In only his second season at the helm, McVay led the Rams to a 13-win season while quickly establishing a reputation as one of the brightest offensive minds in the game. The Rams boasted one of the most prolific offenses in 2018, trailing only the Kansas City Chiefs in yards and points.

But none of the usual fireworks were on display in that 13-3 loss to New England. The Rams couldn’t get their run game going, they couldn’t convert on third downs (3-of-13), and they couldn’t score.

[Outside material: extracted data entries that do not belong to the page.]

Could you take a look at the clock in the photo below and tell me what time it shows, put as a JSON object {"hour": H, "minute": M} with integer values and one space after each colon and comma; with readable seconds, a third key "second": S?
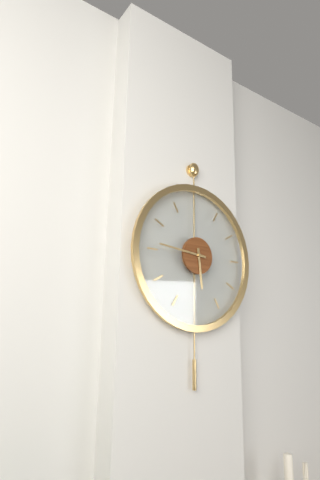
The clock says {"hour": 5, "minute": 46}
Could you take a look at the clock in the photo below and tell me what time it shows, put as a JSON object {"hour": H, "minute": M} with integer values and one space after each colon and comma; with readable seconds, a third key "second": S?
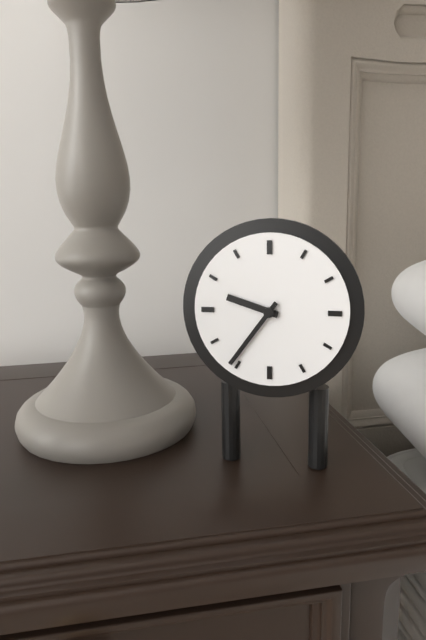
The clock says {"hour": 9, "minute": 36}
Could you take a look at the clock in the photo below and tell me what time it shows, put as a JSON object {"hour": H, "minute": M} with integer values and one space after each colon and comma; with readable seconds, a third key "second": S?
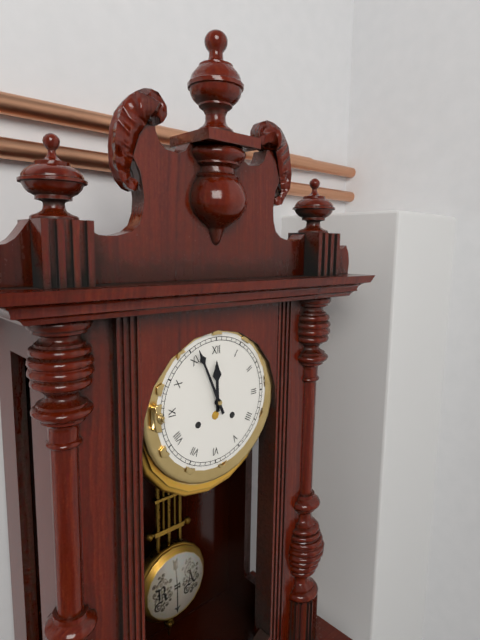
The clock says {"hour": 11, "minute": 56}
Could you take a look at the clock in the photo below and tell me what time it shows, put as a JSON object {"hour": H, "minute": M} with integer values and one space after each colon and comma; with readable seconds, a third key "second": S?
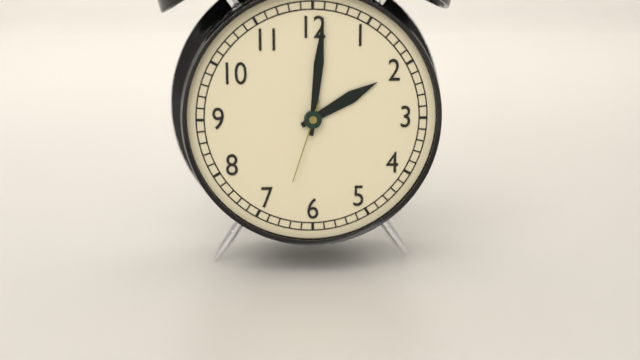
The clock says {"hour": 2, "minute": 1, "second": 33}
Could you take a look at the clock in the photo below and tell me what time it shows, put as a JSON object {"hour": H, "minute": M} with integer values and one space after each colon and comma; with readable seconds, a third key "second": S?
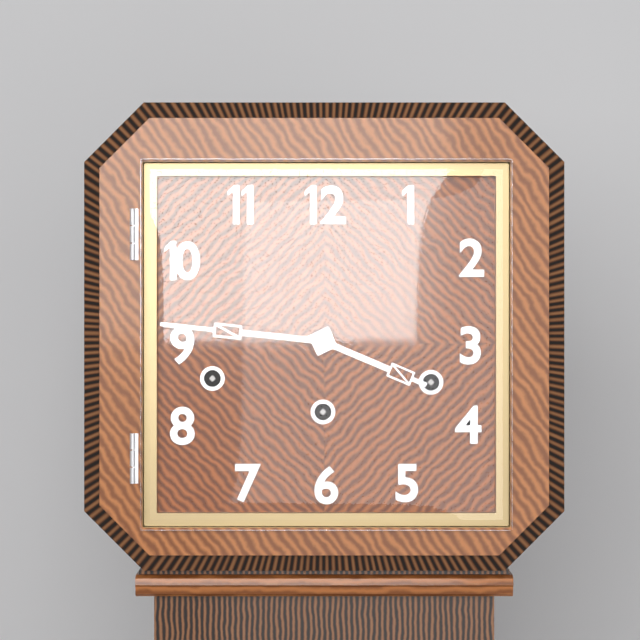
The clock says {"hour": 3, "minute": 46}
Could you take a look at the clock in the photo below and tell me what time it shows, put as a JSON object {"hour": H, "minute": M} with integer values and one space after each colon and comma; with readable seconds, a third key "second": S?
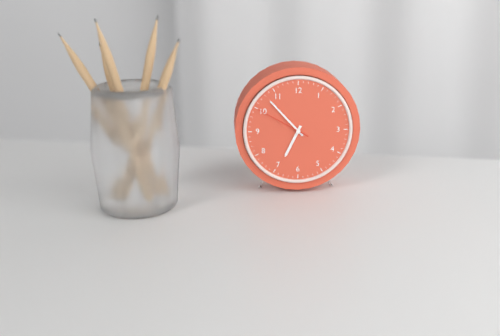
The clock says {"hour": 6, "minute": 53, "second": 50}
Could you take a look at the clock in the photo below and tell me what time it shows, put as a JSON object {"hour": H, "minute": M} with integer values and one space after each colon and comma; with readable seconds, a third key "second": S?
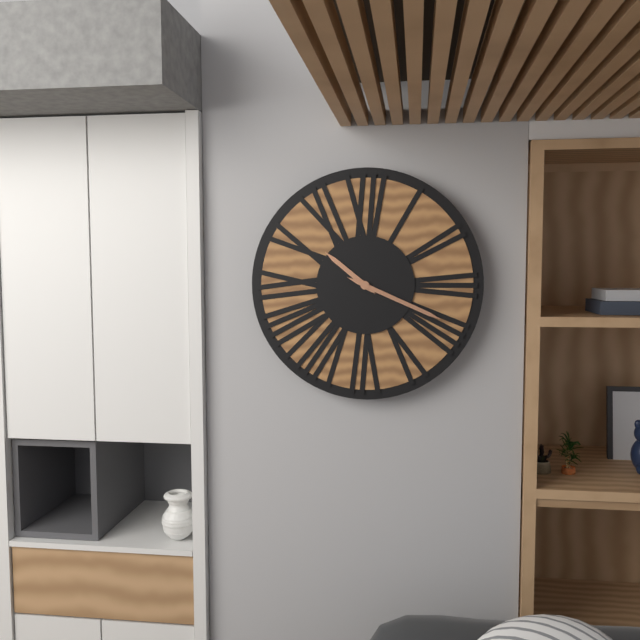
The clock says {"hour": 10, "minute": 19}
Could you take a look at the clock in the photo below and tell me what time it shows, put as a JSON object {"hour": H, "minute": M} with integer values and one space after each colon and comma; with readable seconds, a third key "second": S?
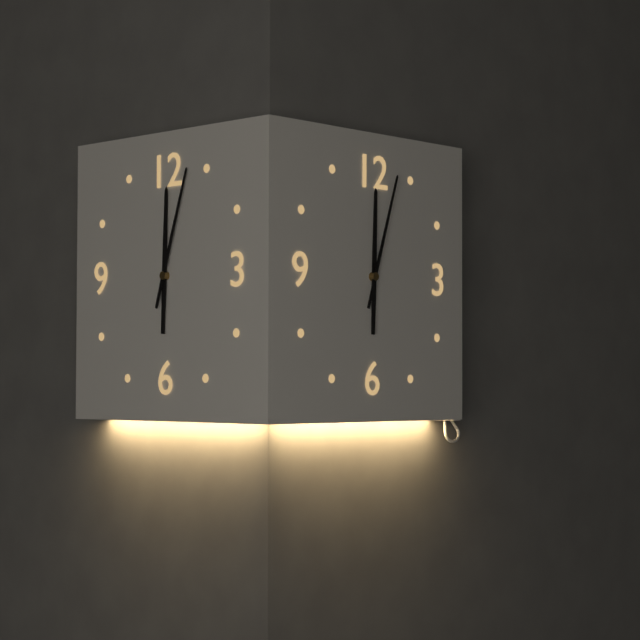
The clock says {"hour": 12, "minute": 3}
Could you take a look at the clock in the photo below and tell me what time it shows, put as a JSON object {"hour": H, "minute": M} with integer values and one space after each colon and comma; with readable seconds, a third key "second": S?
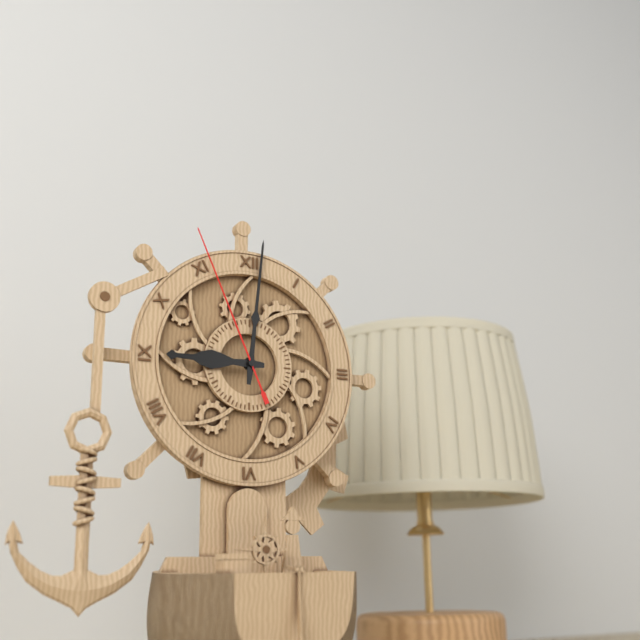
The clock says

They totaled just 260 yards.

Belichick had a read on everything his young counterpart wanted to do. McVay had no answer, and his heralded offense mustered only three measly points -- a far cry from the 32.9-point average it produced during the regular season. 

McVay pinned the loss squarely on his own shoulders because of his inability to adjust to New England’s tactics and deliver his team to victory.

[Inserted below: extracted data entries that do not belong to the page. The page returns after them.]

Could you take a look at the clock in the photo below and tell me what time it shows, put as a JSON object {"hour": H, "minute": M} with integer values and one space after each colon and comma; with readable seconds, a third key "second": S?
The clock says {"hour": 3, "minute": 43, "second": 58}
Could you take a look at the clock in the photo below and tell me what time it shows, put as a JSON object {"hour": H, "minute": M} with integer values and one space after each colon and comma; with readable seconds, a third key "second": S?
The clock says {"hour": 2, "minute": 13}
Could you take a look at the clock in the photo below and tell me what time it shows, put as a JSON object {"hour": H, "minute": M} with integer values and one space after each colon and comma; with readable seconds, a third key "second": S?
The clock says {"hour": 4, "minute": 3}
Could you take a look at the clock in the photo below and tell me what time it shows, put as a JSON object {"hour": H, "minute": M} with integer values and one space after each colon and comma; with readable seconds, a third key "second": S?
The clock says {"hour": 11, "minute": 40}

“I’ll never run away from the fact that I didn’t do a good enough job for our team within what I feel like my role and responsibility (are) to those guys,” McVay said this week. “I think you say, ‘OK, if you had it differently, what did you learn as far as the decision-making, as far as the ability to be totally in the moment during the game, and be able to make those adjustments quicker than what we were able to do?’”

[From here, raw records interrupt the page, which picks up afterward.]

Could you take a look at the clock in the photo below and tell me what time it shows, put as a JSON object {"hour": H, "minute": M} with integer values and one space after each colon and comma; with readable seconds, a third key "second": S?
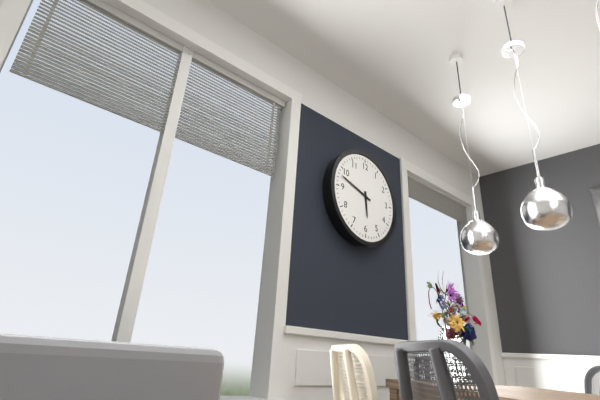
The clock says {"hour": 5, "minute": 48}
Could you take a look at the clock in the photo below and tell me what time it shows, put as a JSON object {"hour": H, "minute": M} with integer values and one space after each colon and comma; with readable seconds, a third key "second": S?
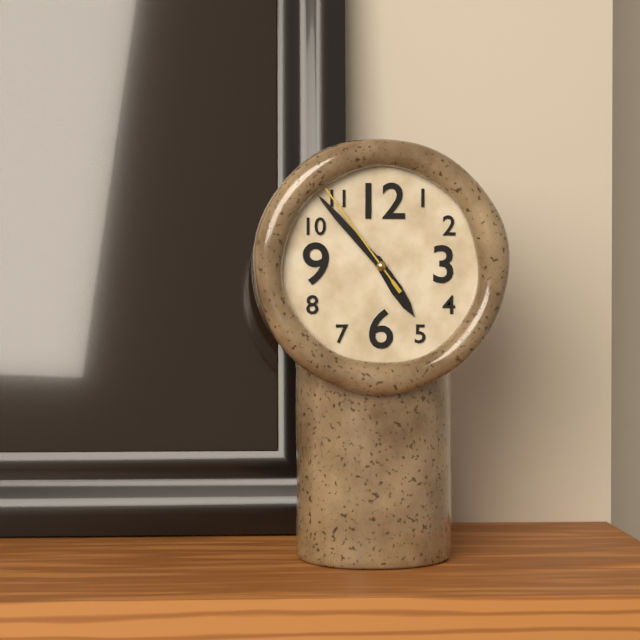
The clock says {"hour": 4, "minute": 53, "second": 54}
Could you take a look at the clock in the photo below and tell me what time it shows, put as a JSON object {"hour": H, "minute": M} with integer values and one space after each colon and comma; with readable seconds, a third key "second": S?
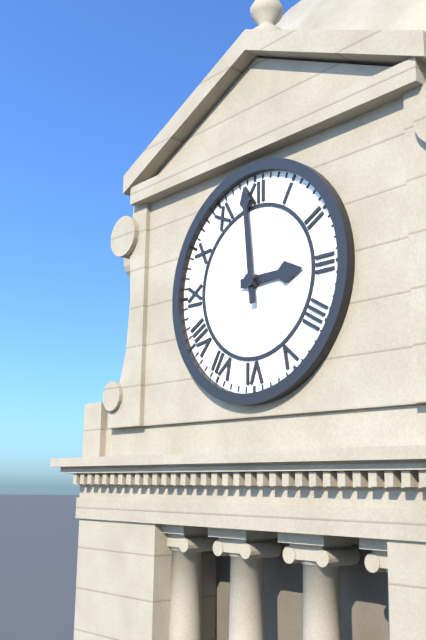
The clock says {"hour": 2, "minute": 59}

As he reviewed the game, McVay recognized his strategic deficiencies. He embarked on a mission to make the Rams more versatile both from schematic and personnel standpoints. He wanted his offense to be able to counter-punch regardless of what a defense threw at it.

That mission has taken three years to complete, and the acquisition of quarterback Matthew Stafford represents a significant catalyst for the Rams’ advancement, McVay and general manager Les Snead believe. 

Yes, McVay has expanded his playbook and strategies. But the coach saw Stafford as a much-needed upgrade over Jared Goff because of the 13-year veteran’s ability to go off-script and create additional opportunities for the offense when defenses take away first and second options. 

This 2021 regular season had its ups and downs, but part of that stemmed from McVay and his offense working through growing pains necessary for achieving that improved versatility. But now, McVay believes he and his team are better equipped for a prime performance on Sunday because of the growth they experienced.

“That’s kind of what this year has reflected,” McVay said. “It’s a balancing act. You want to solve some of the problems beforehand, make sure we have answers and some all-purpose things that we can present based on whatever they want to kind of activate towards us. Going back to that 2018 game, our guys have done a great job of evolving and morphing to where you do have a little more that you can present based on what the defense decides they want to commit to or stop. …. (With) the way Matthew sees the game and the way our guys understand the intent behind what we’re trying to get done, whether we want to run the ball or throw it, I have a lot of confidence.”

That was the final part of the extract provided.